Affects Version/s: 3.9.4
Fix Version/s: None
So, I was encouraged to post my story here, to prevent it from happening to others.
And to help finding it in case someone else runs into this. In case this leads to a discussion or code changes, feel free of course to change Issue Type and Summary.
Please do not judge. They were young and didn't know what they were doing.
That's a follow up from my HTTP 206 partial content requests flooding Apache forum post.
So, what happened: January 5th. Mail comes in by a student. He doesn't see a image in a quiz question using Safari.
Over time, we notice: a lot of repeating requests for files, mainly images. Delivered then with HTTP 206 partial content statuses. But lots of requests for the database.

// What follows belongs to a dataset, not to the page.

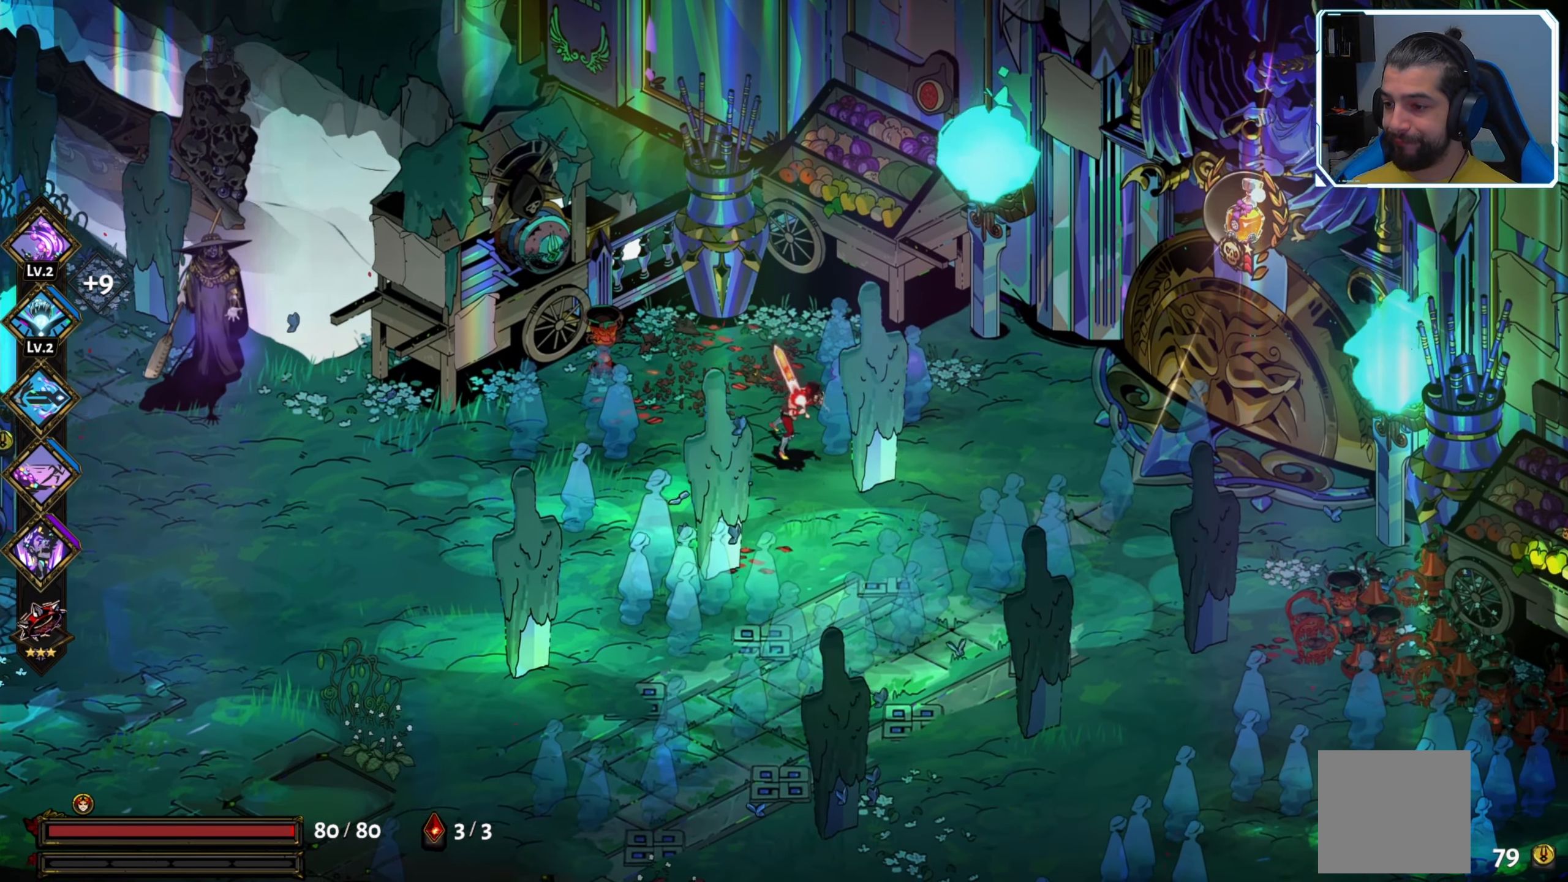
{"buttons": [], "left_stick": "down-right", "right_stick": "center", "events": [[400, "left_stick", "down-right"]]}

Things went bad and even more bad since semester started to end and exams began being conducted: lots of user in the line. Waiting times of half a minute to jump from one quiz page to the following etcetera. Average page loading times raising and raising.
Measures: Proofchecked the Database. Tweaking cache and parameters. Increased processors. Divided on several systems. (We're on a PHP7-FPM, PostgreSQL 12, Moodle 3.9.3 btw).
Finally, February 1st, the reason for this turns up. Quickfix setting $CFG->disablebyteserving = true; helps turning performance back instantly (Thanks to guy thomas of Titus Learning!). But Safari still not displaying all images.
The cause was a system engineer feeling having to do something about free diskspace shortage and going to compress all png files in moodledata on December 23rd.
The effect didn't kick in until the return from christmas break, when students returned in large numbers.
The checksum of the compressed files not corrisponding to their filenames must have caused the chain effect to finally overload the db by passing through some browser hammering request then served with 206 partial content letting them continue to fire request.
That's my own naïve way of putting this.
Surely someone more savvy could break that down in a more wise way.
I'm not saying we should do something about this behaviour, not knowing the reason of it. Just putting that down here.